Extracted page text data:
________________________________________

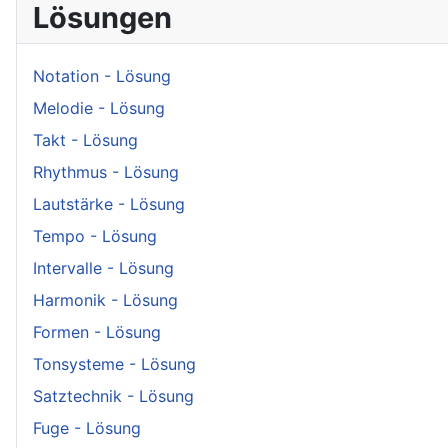
Lösungen
Notation - Lösung
Melodie - Lösung
Takt - Lösung
Rhythmus - Lösung
Lautstärke - Lösung
Tempo - Lösung
Intervalle - Lösung
Harmonik - Lösung
Formen - Lösung
Tonsysteme - Lösung
Satztechnik - Lösung
Fuge - Lösung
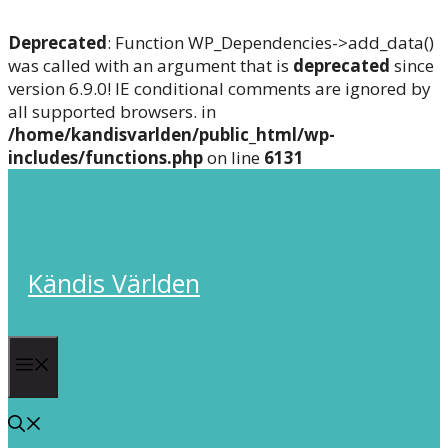
Deprecated
: Function WP_Dependencies->add_data()
was called with an argument that is
deprecated
since
version 6.9.0! IE conditional comments are ignored by
all supported browsers. in
/home/kandisvarlden/public_html/wp-
includes/functions.php
on line
6131
Skip
to
content
Kändis Världen
Menu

________________________________________

# Goal of the exercise:
In the records above, find the line containing "Notation - Lösung". Reproduce it and every line after it through the last line, omitting pictures.

# Solution to this problem:
Notation - Lösung
Melodie - Lösung
Takt - Lösung
Rhythmus - Lösung
Lautstärke - Lösung
Tempo - Lösung
Intervalle - Lösung
Harmonik - Lösung
Formen - Lösung
Tonsysteme - Lösung
Satztechnik - Lösung
Fuge - Lösung
Deprecated
: Function WP_Dependencies->add_data()
was called with an argument that is
deprecated
since
version 6.9.0! IE conditional comments are ignored by
all supported browsers. in
/home/kandisvarlden/public_html/wp-
includes/functions.php
on line
6131
Skip
to
content
Kändis Världen
Menu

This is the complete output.